■ EXERCISE ■
Rewrite the listing from its start through the line containing "10: (424, 72)", renaming "point_idx" to "point_id" and keeping everything else unchanged. Leave the pictures out.

■ WORKING DATA ■
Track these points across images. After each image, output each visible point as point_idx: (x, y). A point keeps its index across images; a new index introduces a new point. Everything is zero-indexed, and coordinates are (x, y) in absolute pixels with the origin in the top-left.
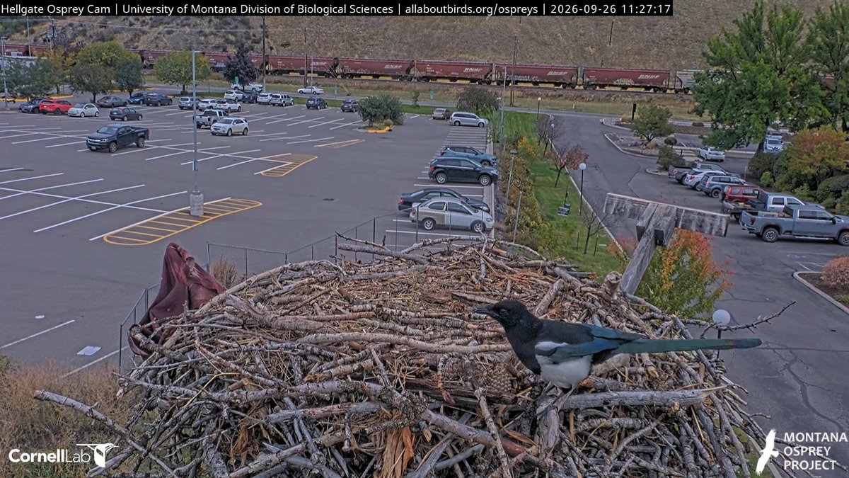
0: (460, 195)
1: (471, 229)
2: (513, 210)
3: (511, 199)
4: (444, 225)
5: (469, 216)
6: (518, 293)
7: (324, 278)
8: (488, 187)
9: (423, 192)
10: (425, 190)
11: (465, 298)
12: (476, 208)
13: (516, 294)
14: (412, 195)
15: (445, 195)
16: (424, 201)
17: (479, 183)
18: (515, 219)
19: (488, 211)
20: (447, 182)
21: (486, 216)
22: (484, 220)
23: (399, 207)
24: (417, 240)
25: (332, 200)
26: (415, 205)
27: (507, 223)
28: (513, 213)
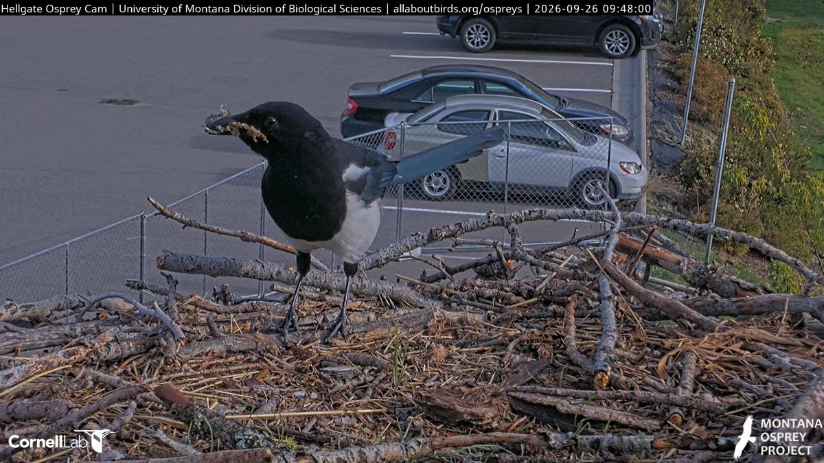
0: (537, 88)
1: (570, 196)
2: (707, 135)
3: (702, 103)
4: (486, 185)
5: (567, 156)
6: (716, 394)
7: (113, 347)
8: (628, 61)
9: (419, 77)
10: (424, 72)
11: (552, 409)
12: (590, 130)
13: (709, 396)
14: (383, 90)
15: (490, 87)
16: (422, 107)
17: (598, 52)
18: (715, 163)
19: (630, 141)
20: (498, 48)
21: (623, 154)
22: (615, 168)
23: (344, 125)
24: (398, 230)
25: (132, 102)
26: (393, 121)
27: (687, 182)
28: (706, 147)
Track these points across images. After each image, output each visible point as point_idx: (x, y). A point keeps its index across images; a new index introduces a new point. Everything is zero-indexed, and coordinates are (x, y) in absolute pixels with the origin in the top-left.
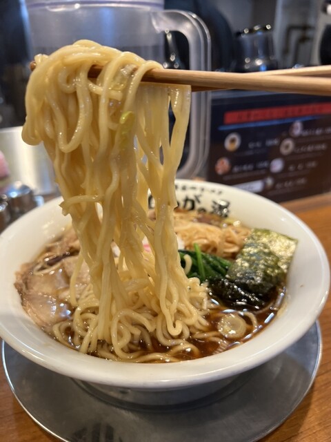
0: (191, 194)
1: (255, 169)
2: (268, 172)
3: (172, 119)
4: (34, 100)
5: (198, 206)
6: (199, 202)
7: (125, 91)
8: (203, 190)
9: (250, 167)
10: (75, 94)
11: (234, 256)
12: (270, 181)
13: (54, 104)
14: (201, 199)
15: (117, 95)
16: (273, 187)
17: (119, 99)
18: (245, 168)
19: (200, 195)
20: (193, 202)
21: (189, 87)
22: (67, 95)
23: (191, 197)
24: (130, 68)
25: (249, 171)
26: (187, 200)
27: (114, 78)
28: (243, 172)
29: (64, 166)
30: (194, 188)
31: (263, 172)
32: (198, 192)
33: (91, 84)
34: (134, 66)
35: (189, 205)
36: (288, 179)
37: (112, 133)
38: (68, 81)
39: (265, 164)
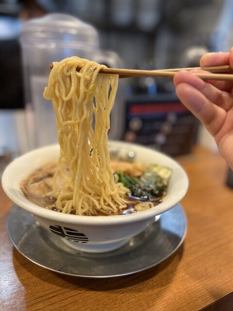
3: (111, 89)
4: (52, 79)
7: (91, 76)
10: (70, 77)
11: (139, 177)
13: (61, 80)
15: (88, 77)
17: (89, 79)
21: (118, 75)
22: (66, 77)
24: (94, 67)
27: (87, 71)
29: (63, 110)
33: (77, 73)
34: (95, 67)
37: (85, 93)
38: (67, 71)
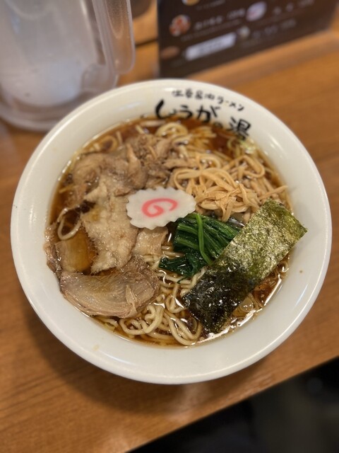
0: (207, 104)
1: (225, 20)
2: (244, 21)
5: (213, 119)
6: (216, 115)
8: (221, 100)
9: (219, 20)
12: (244, 32)
14: (217, 112)
16: (250, 37)
18: (212, 21)
19: (217, 108)
20: (208, 114)
23: (207, 108)
25: (216, 25)
26: (201, 111)
28: (209, 27)
30: (210, 97)
31: (237, 22)
32: (215, 103)
35: (204, 116)
36: (270, 25)
39: (241, 12)
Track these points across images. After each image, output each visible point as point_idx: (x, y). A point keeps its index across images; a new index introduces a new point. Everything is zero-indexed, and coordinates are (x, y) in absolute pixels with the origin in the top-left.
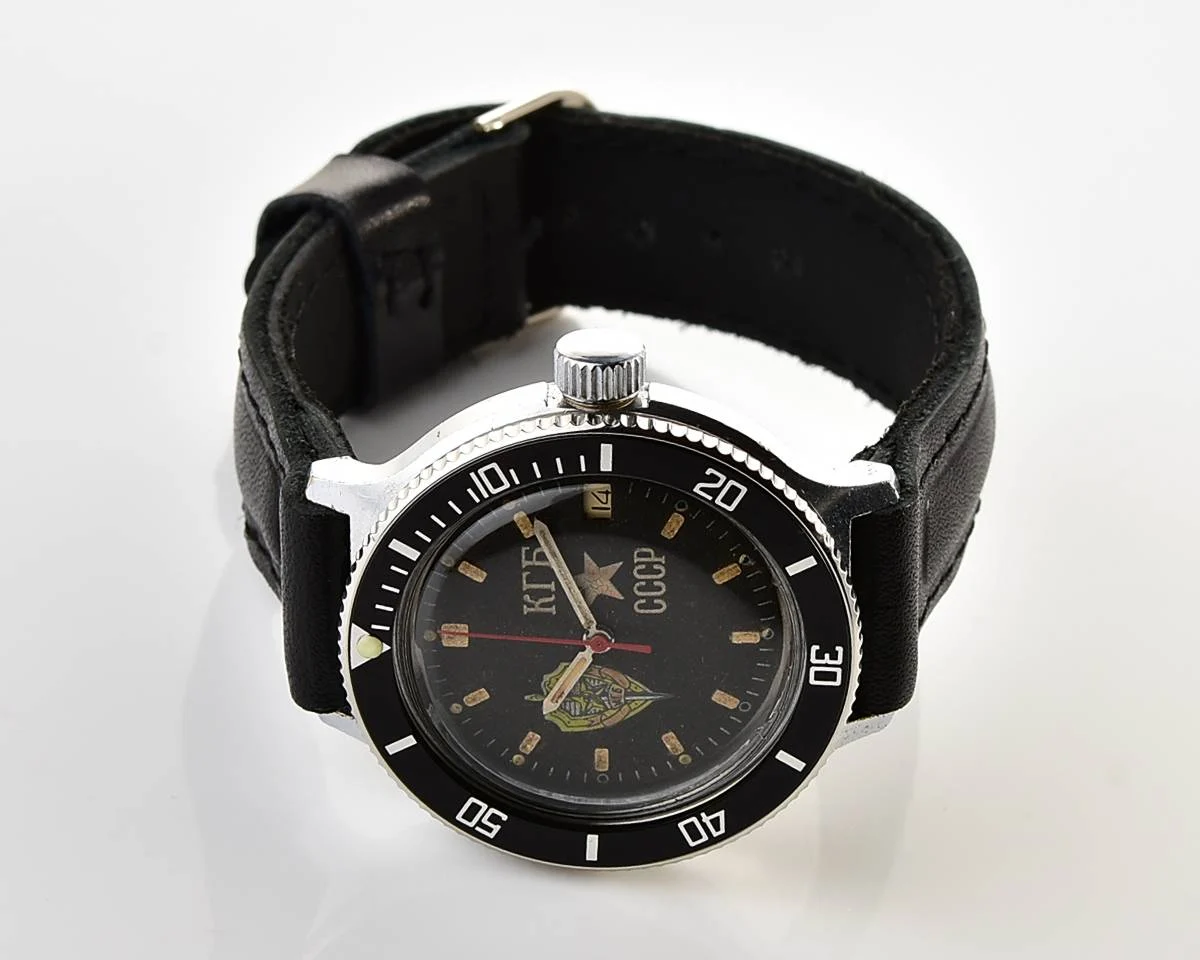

■ WRITTEN ANSWER ■
Track these points across images. After each image, output each visible point as point_id: (x, y). A point keeps its index across images; a new index introduces a new point. Everything is zero-indexed, and coordinates are (x, y) in absolute pixels with the origin in the top-left.
0: (460, 195)
1: (471, 229)
2: (513, 210)
3: (511, 199)
4: (444, 225)
5: (469, 216)
6: (518, 293)
7: (324, 278)
8: (488, 187)
9: (423, 192)
10: (425, 190)
11: (465, 298)
12: (476, 208)
13: (516, 294)
14: (412, 195)
15: (445, 195)
16: (424, 201)
17: (479, 183)
18: (515, 219)
19: (488, 211)
20: (447, 182)
21: (486, 216)
22: (484, 220)
23: (399, 207)
24: (417, 240)
25: (332, 200)
26: (415, 205)
27: (507, 223)
28: (513, 213)
0: (537, 88)
1: (570, 196)
2: (707, 135)
3: (702, 103)
4: (486, 185)
5: (567, 156)
6: (716, 394)
7: (113, 347)
8: (628, 61)
9: (419, 77)
10: (424, 72)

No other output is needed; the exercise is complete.